11 janvier 2012
Homs la maudite

Un journaliste qui tombe sur le terrain, c’est toujours un choc pour nous tous qui avons choisi cette profession, même si les circonstances et nos choix de vie nous ont placés bien loin des zones de conflits. Alors que Manon Loizeau décrit dans nos colonnes  cette semaine l’état de guerre qui règne à Homs -elle qui a réussi à s’y rendre il y a un mois clandestinement, voici le témoignage de Hala Kodmani, journaliste, qui a traduit le texte de Fadwa Suleiman, cette actrice syrienne qui a pris fait et cause de la révolte à Homs et que nous avons publiée la semaine dernière. Gilles Jacquier, grand reporter à France 2, qui a été tué ce mercredi 11 janvier par un tir d’obus dans cette ville rebelle syrienne, avait préparé son voyage avec elle et l’avait appelée dimanche avant de quitter Damas pour se rendre à Homs.
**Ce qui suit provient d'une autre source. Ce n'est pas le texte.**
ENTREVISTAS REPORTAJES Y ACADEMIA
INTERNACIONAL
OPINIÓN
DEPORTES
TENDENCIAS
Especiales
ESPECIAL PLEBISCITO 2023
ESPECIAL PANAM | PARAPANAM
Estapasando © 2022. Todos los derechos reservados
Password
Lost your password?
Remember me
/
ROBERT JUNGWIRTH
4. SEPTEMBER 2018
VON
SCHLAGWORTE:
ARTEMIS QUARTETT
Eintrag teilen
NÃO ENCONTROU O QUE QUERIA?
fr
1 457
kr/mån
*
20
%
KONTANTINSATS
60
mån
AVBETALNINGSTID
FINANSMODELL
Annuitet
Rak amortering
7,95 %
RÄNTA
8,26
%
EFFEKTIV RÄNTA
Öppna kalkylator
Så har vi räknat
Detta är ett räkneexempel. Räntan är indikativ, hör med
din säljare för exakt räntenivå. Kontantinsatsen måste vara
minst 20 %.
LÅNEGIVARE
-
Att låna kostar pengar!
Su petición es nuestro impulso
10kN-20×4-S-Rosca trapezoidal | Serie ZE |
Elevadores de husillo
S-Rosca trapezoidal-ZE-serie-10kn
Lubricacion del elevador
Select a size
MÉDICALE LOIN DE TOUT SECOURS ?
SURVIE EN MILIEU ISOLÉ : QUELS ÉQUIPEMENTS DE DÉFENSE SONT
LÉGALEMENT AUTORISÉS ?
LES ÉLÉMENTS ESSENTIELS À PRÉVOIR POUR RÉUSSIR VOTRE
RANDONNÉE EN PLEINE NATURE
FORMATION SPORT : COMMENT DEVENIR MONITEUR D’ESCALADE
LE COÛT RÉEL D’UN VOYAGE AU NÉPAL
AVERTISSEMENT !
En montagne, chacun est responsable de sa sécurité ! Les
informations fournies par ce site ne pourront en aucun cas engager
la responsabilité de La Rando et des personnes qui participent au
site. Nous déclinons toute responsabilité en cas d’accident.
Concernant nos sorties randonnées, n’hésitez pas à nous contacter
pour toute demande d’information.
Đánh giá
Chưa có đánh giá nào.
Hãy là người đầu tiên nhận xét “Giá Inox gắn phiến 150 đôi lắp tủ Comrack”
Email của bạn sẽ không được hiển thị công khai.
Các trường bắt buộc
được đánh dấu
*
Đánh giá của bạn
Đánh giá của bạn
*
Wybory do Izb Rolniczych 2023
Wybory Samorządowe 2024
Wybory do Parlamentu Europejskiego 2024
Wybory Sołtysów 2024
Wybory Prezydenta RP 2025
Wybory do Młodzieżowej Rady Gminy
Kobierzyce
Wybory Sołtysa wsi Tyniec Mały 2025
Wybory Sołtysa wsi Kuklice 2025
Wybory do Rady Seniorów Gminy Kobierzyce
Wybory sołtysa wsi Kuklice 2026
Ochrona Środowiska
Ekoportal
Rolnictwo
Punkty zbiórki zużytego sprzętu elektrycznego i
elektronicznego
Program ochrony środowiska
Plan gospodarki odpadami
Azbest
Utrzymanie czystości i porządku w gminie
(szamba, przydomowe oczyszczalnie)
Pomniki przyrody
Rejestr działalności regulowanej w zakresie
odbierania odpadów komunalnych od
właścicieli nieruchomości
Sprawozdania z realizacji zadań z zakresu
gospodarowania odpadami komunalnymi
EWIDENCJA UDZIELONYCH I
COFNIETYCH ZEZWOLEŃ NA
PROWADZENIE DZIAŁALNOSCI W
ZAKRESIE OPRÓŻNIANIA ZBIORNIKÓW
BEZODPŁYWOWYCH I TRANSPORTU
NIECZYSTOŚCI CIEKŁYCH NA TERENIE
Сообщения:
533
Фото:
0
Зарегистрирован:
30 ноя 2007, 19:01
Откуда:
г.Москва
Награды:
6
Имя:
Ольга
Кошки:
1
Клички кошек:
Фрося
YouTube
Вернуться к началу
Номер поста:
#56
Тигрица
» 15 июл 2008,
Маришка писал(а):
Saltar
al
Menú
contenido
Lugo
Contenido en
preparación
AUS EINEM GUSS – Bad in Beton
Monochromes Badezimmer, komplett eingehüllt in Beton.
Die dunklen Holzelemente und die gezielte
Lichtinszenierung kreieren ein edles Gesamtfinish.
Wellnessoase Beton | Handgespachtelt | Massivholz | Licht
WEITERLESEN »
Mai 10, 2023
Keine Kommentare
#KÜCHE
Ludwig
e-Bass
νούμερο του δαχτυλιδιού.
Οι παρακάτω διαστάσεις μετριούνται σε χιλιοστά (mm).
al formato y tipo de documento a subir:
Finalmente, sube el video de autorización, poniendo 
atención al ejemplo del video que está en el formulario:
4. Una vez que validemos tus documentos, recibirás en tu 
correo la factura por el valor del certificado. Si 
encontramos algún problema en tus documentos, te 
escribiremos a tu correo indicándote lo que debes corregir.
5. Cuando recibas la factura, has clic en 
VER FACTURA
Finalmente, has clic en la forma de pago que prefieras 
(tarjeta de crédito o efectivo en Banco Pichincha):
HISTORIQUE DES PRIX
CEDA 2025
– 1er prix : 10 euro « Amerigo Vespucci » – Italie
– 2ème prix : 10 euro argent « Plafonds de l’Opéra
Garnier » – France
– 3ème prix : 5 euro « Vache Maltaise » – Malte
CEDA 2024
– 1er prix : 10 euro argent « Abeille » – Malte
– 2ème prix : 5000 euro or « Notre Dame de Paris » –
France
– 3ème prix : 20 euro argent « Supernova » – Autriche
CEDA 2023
« Gilles ne voulait pas aller à Homs !
Il me l’avait redit dimanche au téléphone, au lendemain de son arrivée à Damas. Mais sous la pression de  Sœur Marie Agnès, organisatrice de ce voyage de presse autorisé par le régime syrien, il m’avait confié avec regret qu’il devait participer à cette virée où l’on voulait lui montrer « une autre réalité » de Homs. Il était si enthousiaste de partir en Syrie quand je l’ai rencontré vendredi dernier, à la veille de son départ. En lui donnant quelques contacts et quelques pistes pour ses reportages, je lui ai avoué combien je l’enviais et combien j’aurais voulu l’accompagner à travers mon Damas natal.
« C’est le premier martyr non syrien de la presse libre» écrit l’opposante syrienne Suheir Atassi sur sa page Facebook en ajoutant, « le sang des Syriens s’est mêlé aujourd’hui à celui des témoins de notre révolution pour la liberté ! ». Suheir Atassi rappelle que huit Syriens ont été tués avec Gilles à Homs.
Au téléphone, de Damas, il m’a raconté sa visite  dans les souks dimanche, avec Christophe son cameraman. Il était allé voir les pèlerins chiites iraniens et pakistanais à la petite mosquée de Sitti Roqya. Il m’a dit son étonnement de voir la vie animée dans les quartiers du centre de Damas où la protestation est imperceptible.
Ce mercredi matin encore, en route pour Homs, il a appelé un ami syrien pour organiser un reportage qu’il voulait tourner sur la dégradation de la situation économique dans le pays. En grand professionnel soucieux de toute la vérité, il voulait couvrir tous les aspects de la crise syrienne.
J’avais conseillé à Gilles de ne pas manquer de goûter aux délices des abricots confits et du nougat aux pistaches des confiseurs syriens. Je ne sais pas s’il a trouvé le temps de le faire avant de se rendre dans Homs la maudite ! »

 

Par Hala Kodmani

L’ensemble de la rédaction de The Pariser pense très fort à sa femme qui, photographe pour Paris Match, était à ses côtés, et ses jumelles âgées d’un an.